Es sind nicht die Dinge selbst, die uns beunruhigen, sondern die Vorstellungen und Meinungen von den Dingen. (Epiktet)
Wahrnehmung erzeugt Wirklichkeit. EMC DIE IDEE BEWAHRT VOR BEUNRUHIGUNG. Die Vorstellungen und Meinungen, die noch immer viele Menschen im Unternehmen von EMC DIE IDEE haben, geben allerdings zu denken und machen Sorgenfalten oder Angstzustände nachvollziehbar. Die Gerüchteküchte brodelt. Wer EMC DIE IDEE macht, muss nicht mehr planen. EMC DIE IDEE ist Chaos. EMC DIE IDEE ist Anarchie. Wer EMC DIE IDEE macht, sollte den Laden gleich erweitern. Die Liste ließe sich noch unendlich fortsetzen. Gleichzeitig ist sie Beweis dafür, dass die Vorstellungen und Meinungen von diesem Dingsbums “EMC DIE IDEE" nach Hilfe schreien. EMC DIE IDEE, das ist euer Job! Schafft Transparenz, erklärt den Prozess und hört nicht auf damit. Werdet nicht müde, die Vorstellungen und Meinungen der Menschen in euren Teams, in eurer Organisation zu kanalisieren, zu bündeln und ihnen eine Erkenntnis zu schenken: EMC DIE IDEE funktioniert!

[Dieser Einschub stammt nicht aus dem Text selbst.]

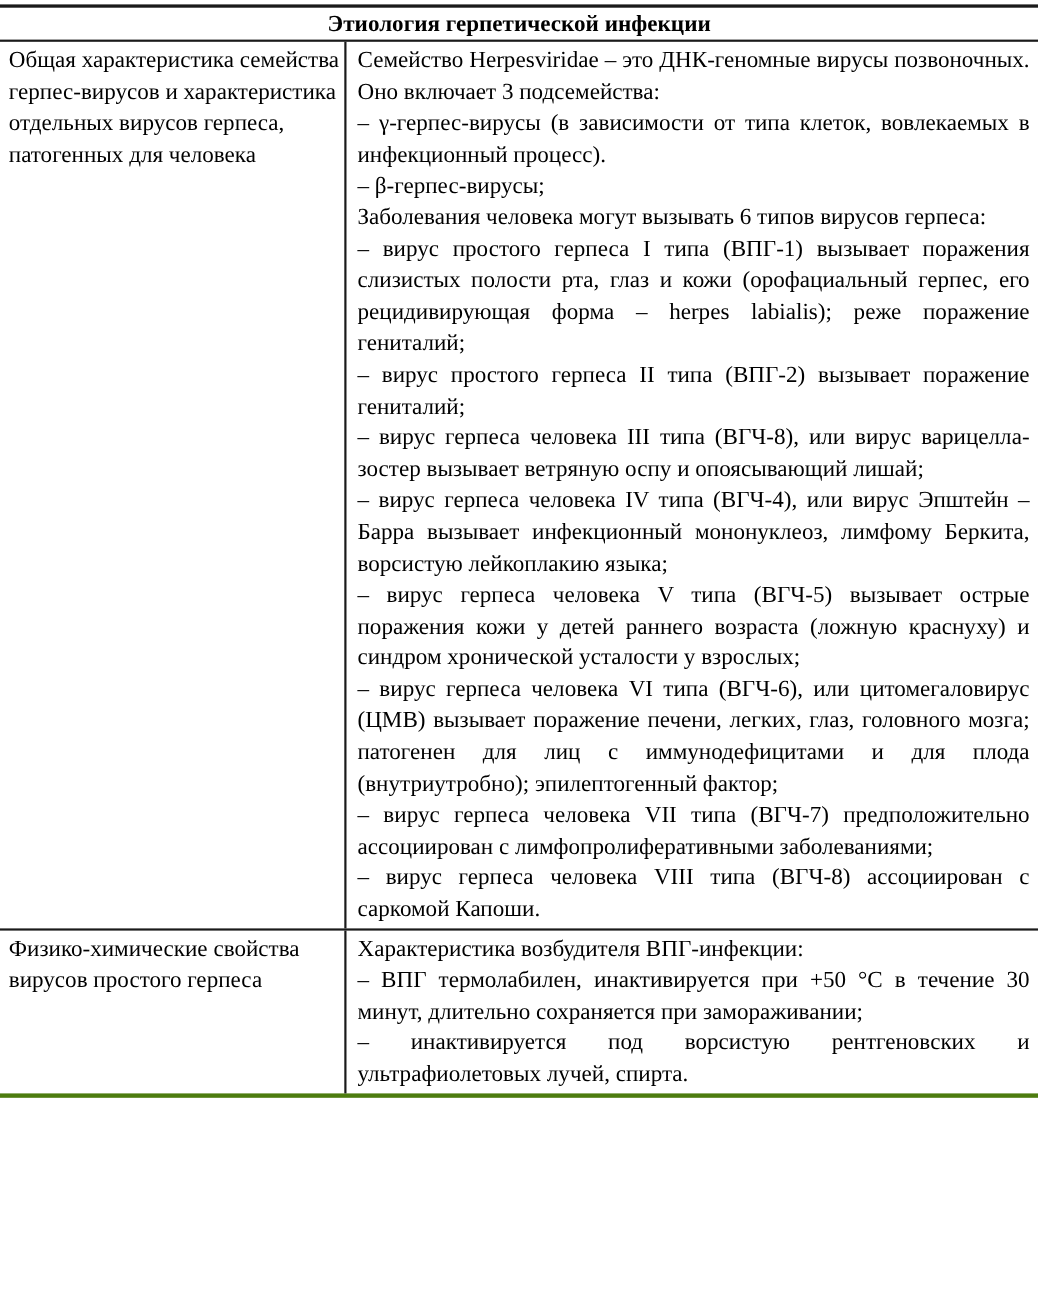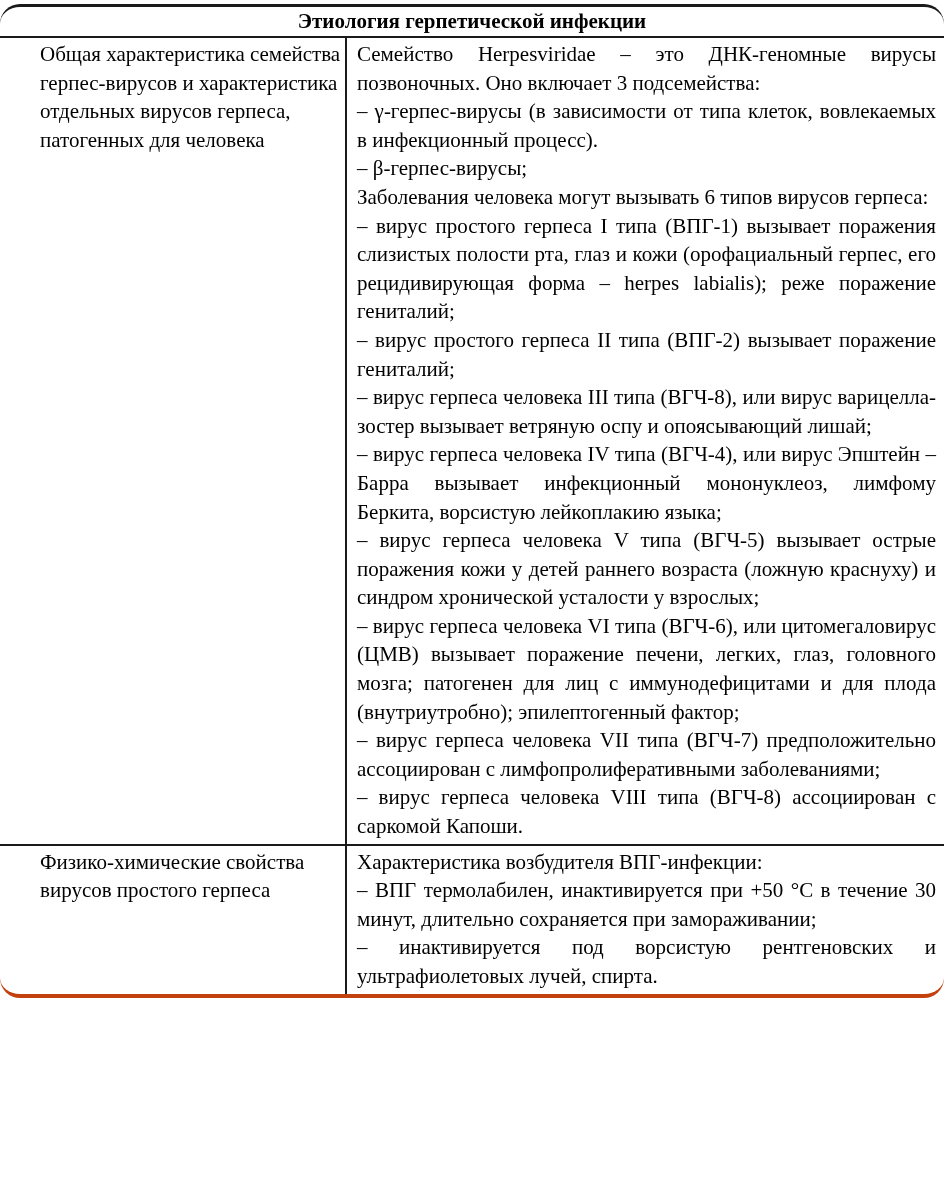--- a/index.html
+++ b/index.html
@@ -22,8 +22,7 @@
     width: 944px;
     box-sizing: border-box;
     border-top: 3px solid #1a1a1a;
-    border-bottom: 4px solid #c2410c;
-    border-radius: 20px;
+    border-bottom: 4px solid #4d7c0f;
   }
   .title-row {
     text-align: center;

Ich bin wie der Purpurstreif im Kleide. Verlange nicht, dass ich den anderen gleich sein soll. (Epiktet)
Mit dieser Verszeile bringt Epiktet die Bedeutung der Rolle “EMC DIE IDEE” auf den Punkt. Das zitierte “Kleide” meint die im Alten Rom getragene Tunica, die für gewöhnlich aus weißem Stoff war. Purpurne Fäden in dem weißen Mantelstoff waren eher selten und besonders.
EMC DIE IDEE sind die purpurnen Fäden einer Organisation. Sie sind nicht besser, aber sie sind anders. EMC DIE IDEE streben nach Veränderung und kontinuierlicher Verbesserung. EMC DIE IDEE vertrauen auf den Prozess. EMC DIE IDEE agieren mit einer Haltung, die angelehnt an EMC DIE IDEE -Werte wie Offenheit oder Mut, ihr eigenes Handeln dem Erfolg des Teams unterwerfen. EMC DIE IDEE machen den Unterschied und der Unterschied glänzt purpurn.